Triton Inference Server
1. Overview¶
NVIDIA's general-purpose inference server
- Framework-agnostic (PyTorch, TensorFlow, ONNX, TensorRT)
- Not LLM-specific, but increasingly optimized for them
- Focus: Enterprise deployment, multi-model serving, complex pipelines
2. Core Architecture¶
Backend System¶
Pluggable backends for different frameworks: - Python backend (custom inference logic) - PyTorch backend (TorchScript models) - TensorRT backend (TensorRT engines) - vLLM backend (integration added 2024)
Benefit: Mix different model types in same server
Model Repository¶
- Centralized model storage (local/S3/GCS/Azure)
- Version management
- Hot-reloading of model versions
3. LLM-Specific Features (2024-2025)¶
vLLM Backend Integration¶
- Uses vLLM engine under the hood
- Triton API layer on top
- Get vLLM's PagedAttention + Triton's enterprise features
TensorRT-LLM Backend¶
- Native integration with TensorRT-LLM engines
- Maximum performance for NVIDIA GPUs
- Requires pre-built TensorRT-LLM engines
4. Advanced Serving Capabilities¶
Model Ensembles¶
Multi-stage pipelines as single endpoint: - Preprocessing → Embedding → LLM → Postprocessing - Automatic scheduling between stages - Example: RAG pipeline with retrieval + generation
Dynamic Batching¶
- Accumulates requests up to max batch size
- Timeout-based flushing
- More basic than vLLM/TGI continuous batching
Sequence Batching¶
- For stateful models (e.g., streaming LLMs)

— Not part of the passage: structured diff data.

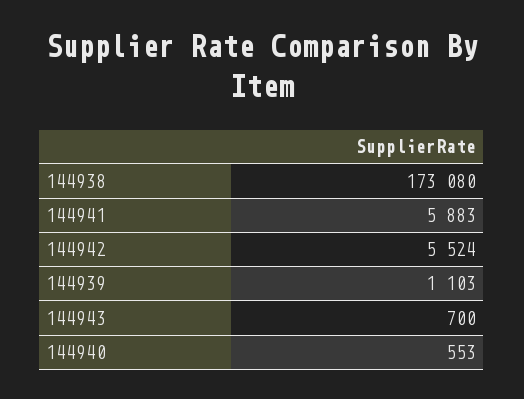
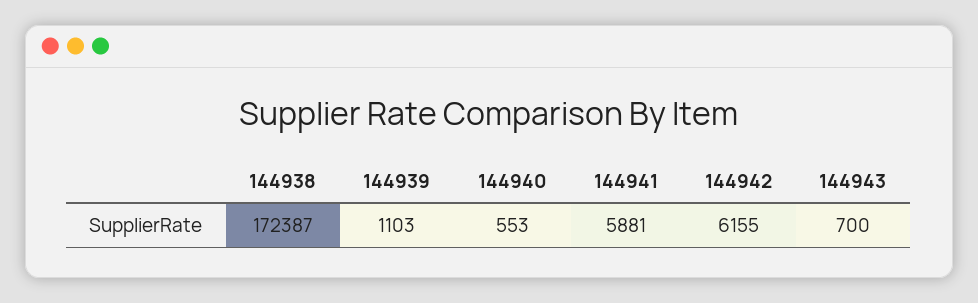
  {
-   "144938": 173080,
+   "144938": 172387,
-   "144941": 5883,
+   "144941": 5881,
-   "144942": 5524,
+   "144942": 6155,
    "144939": 1103,
    "144943": 700,
    "144940": 553
  }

- Maintains state across multiple requests
- Useful for chat applications
5. Model Configuration¶
Model config.pbtxt example:
backend: "vllm"
max_batch_size: 32
instance_group [{
count: 1
kind: KIND_GPU
}]
parameters: {
key: "max_tokens"
value: { string_value: "2048" }
}
6. Scaling & Deployment¶
Kubernetes Native¶
- Official Helm charts
- Horizontal Pod Autoscaler support
- Integration with Istio/Envoy for traffic management
Multi-Instance Serving¶
- Multiple model instances per GPU
- Rate limiting and priority queues
- Request routing based on model version
7. Metrics & Observability¶
Comprehensive Monitoring:
- Prometheus metrics (latency, throughput, queue depth)
- Per-model and per-version metrics
- GPU utilization tracking
- Inference count, batch statistics
Tracing:
- OpenTelemetry support
- Request-level tracing through pipeline stages
8. Performance Optimization¶
Concurrent Model Execution¶
- Multiple models on same GPU (if memory allows)
- Scheduler balances execution
- Useful for A/B testing
Instance Groups¶
- Multiple instances of same model
- Load balancing across instances
- Can specify different GPUs per instance
9. Interview Q&A¶
Q: When to use Triton over vLLM/TGI?
A: When you need multi-framework support, complex model pipelines, or enterprise features (model versioning, ensembles). For pure LLM serving, vLLM/TGI are simpler.
Q: How does Triton's vLLM backend differ from standalone vLLM?
A: Same core engine, but Triton adds: model versioning, ensemble pipelines, enterprise monitoring, multi-framework support. Trade-off: extra abstraction layer with slight overhead.
Q: What's the benefit of model ensembles?
A: Single API call for multi-stage pipelines. Triton handles scheduling, batching, and data passing between stages. Reduces latency vs multiple network hops.
Q: How does dynamic batching work in Triton?
A: Accumulates requests for up to max_batch_size or max_delay_ms. Simpler than continuous batching (no iteration-level scheduling). Better for CV/audio models than LLMs.
Q: Why use Triton for LLMs when vLLM exists?
A: Multi-model serving (embeddings + LLM + reranker), existing NVIDIA infrastructure, need for A/B testing across model versions, enterprise governance requirements.
Q: How does Triton handle model updates?
A: Model repository polling detects new versions. Can load new version without stopping server. Traffic routing supports gradual rollout (e.g., 90% v1, 10% v2).